アルテミアはチェンジ・ザ・ハートを分離させると、胸元でクロスさせた。


すると、チェンジ・ザ・ハートは十字架を思わす…シャイニングソードに変わった。


(赤星!)


そして、シャイニングソードを横凪ぎに振るった。


その瞬間、浩也の体から炎が消えた。シャイニングソードが、魔力を吸収したのだ。


(お前の為に!)


浩也の胸に、一本の傷が走り…そこから、鮮血が噴き出した。


「は!」


アルテミアの蹴りが、浩也をふっ飛ばした。


背中から、地面に落ちる浩也。


(いや…自分の為か)


アルテミアは蹴りを放つと同時に、浩也に背を向けて歩き出す。


勿論、フレアに向かってだ。


「させない!」


九鬼はアルテミアに向かってジャンプすると、空中で変身した。


「ルナティックキック!」


「邪魔だ」


アルテミアはシャイニングソードの柄で、九鬼の蹴りを受け止めると、そのまま払い避けた。


「くそ!」


九鬼は着地と同時に、違う型の蹴りを放とうとした。


しかし、次の動作に移ることはできなかった。


変身が解けたのだ。


それも、眼鏡が半分に割れた為だ。


強制的に、乙女ケースに戻った眼鏡が、修復されるまでにしばらく時間がかかる。
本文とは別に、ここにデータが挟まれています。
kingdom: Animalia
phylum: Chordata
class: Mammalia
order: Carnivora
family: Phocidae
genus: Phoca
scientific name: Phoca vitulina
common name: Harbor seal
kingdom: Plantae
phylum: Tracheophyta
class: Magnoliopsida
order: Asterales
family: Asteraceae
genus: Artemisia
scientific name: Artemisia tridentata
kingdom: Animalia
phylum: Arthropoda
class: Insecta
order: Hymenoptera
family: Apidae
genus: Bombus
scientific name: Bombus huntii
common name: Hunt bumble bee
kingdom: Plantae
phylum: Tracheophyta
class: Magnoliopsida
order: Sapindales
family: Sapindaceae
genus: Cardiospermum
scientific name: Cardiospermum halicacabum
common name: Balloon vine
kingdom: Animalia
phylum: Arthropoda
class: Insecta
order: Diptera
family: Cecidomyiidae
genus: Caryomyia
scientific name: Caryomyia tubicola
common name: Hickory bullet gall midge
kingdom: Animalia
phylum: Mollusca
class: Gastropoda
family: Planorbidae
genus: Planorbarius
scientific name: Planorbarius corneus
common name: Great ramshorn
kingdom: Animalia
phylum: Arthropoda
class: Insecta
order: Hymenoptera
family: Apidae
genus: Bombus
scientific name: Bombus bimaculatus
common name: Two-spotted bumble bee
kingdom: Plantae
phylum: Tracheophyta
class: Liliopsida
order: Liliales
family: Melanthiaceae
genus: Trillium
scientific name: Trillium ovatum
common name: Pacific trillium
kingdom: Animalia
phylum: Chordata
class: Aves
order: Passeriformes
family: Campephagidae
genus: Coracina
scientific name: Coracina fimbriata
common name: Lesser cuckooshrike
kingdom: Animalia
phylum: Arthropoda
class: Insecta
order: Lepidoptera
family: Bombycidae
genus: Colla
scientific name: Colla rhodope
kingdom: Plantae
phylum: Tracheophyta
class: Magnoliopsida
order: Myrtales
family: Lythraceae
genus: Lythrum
つまり、乙女ソルジャーにはなれないのだ。


「それでも!」


前に出ようとした九鬼は突然、視界が回転した。


そのまま、気付いた時には衝撃とともに、地面に倒れていた。


アルテミアは眼鏡を斬っただけでなく、九鬼の顎に柄を当てて、軽い脳震盪を起こさせたのだ。


「さあ〜終わりだ」


アルテミアは、フレアの前に立ち、シャイニングソードを振り上げた。


「お母様!」


浩也が絶叫した。


(例え…お前に恨まれても!)


アルテミアが一気に、シャイニングソードを振り下ろそうとした時、再び後ろから声がした。


「モード・チェンジ!」


「!?」


アルテミアの動きが一瞬、止まった。


後ろにいる浩也が、指輪のついた腕を突きだしていた。


勿論…天空の女神に変わる為だ。


(赤星!)


アルテミアは、目を瞑った。


そして、そのまま…剣を振り下ろした。


一瞬で、フレアは真っ二つになり…消滅した。



「うわあああ!お母様あ!」


浩也の泣き叫ぶ声に、アルテミアは耳を塞ぐことなく、ただ…目を強く瞑った。